Provided material:
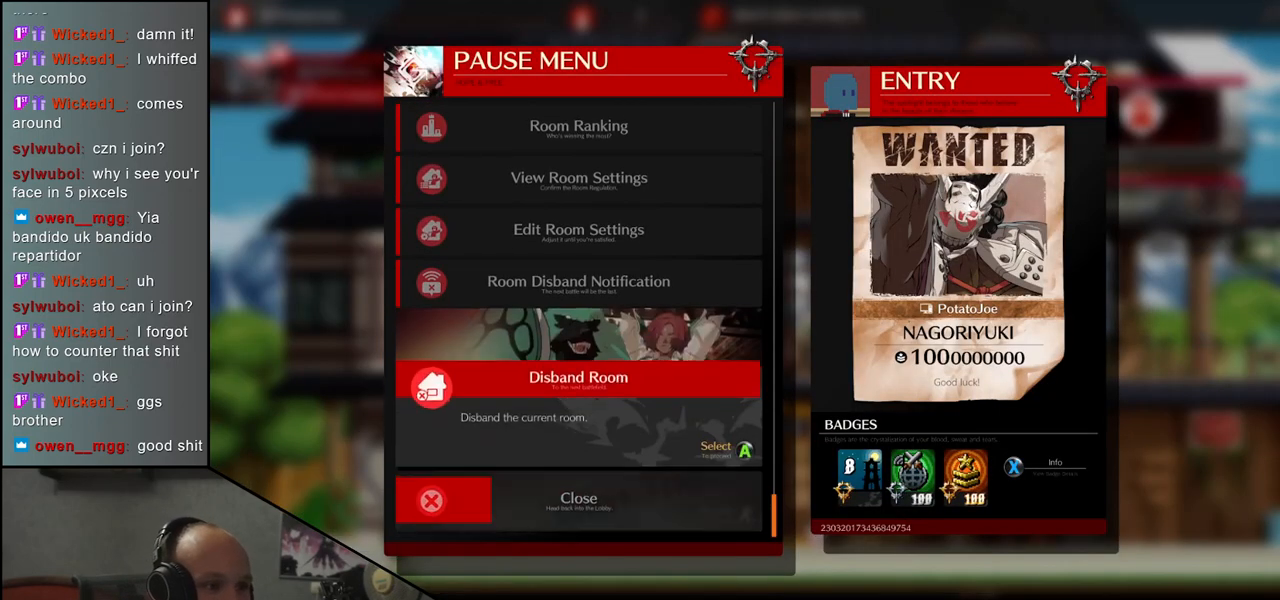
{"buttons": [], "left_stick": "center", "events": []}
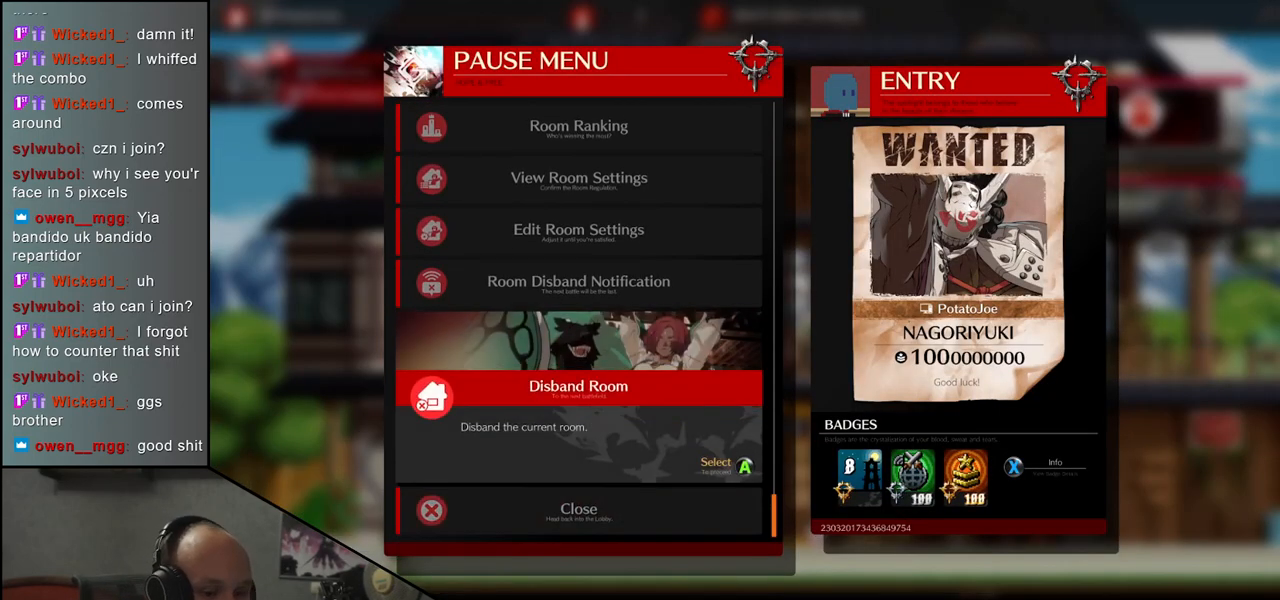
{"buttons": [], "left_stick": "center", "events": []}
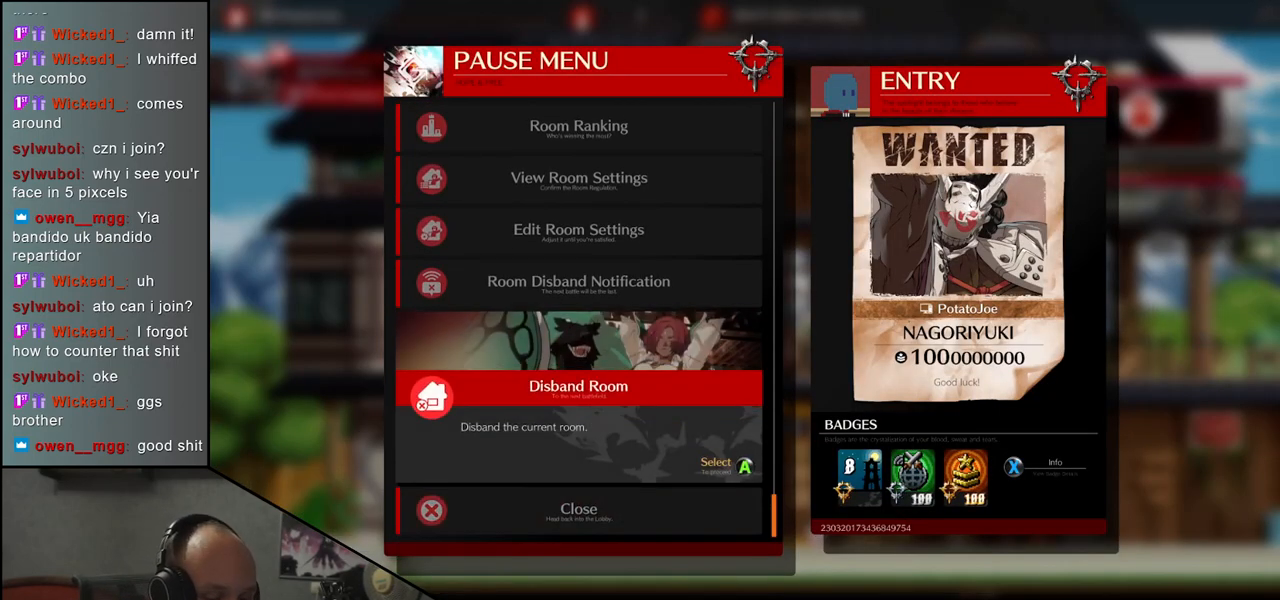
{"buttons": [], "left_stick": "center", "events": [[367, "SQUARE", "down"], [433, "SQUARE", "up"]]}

Exercise objective:
Everything in the listing except the pictures must come back exactly as written.

Answer section:
{"buttons": [], "left_stick": "center", "events": []}
{"buttons": [], "left_stick": "center", "events": []}
{"buttons": [], "left_stick": "center", "events": [[367, "SQUARE", "down"], [433, "SQUARE", "up"]]}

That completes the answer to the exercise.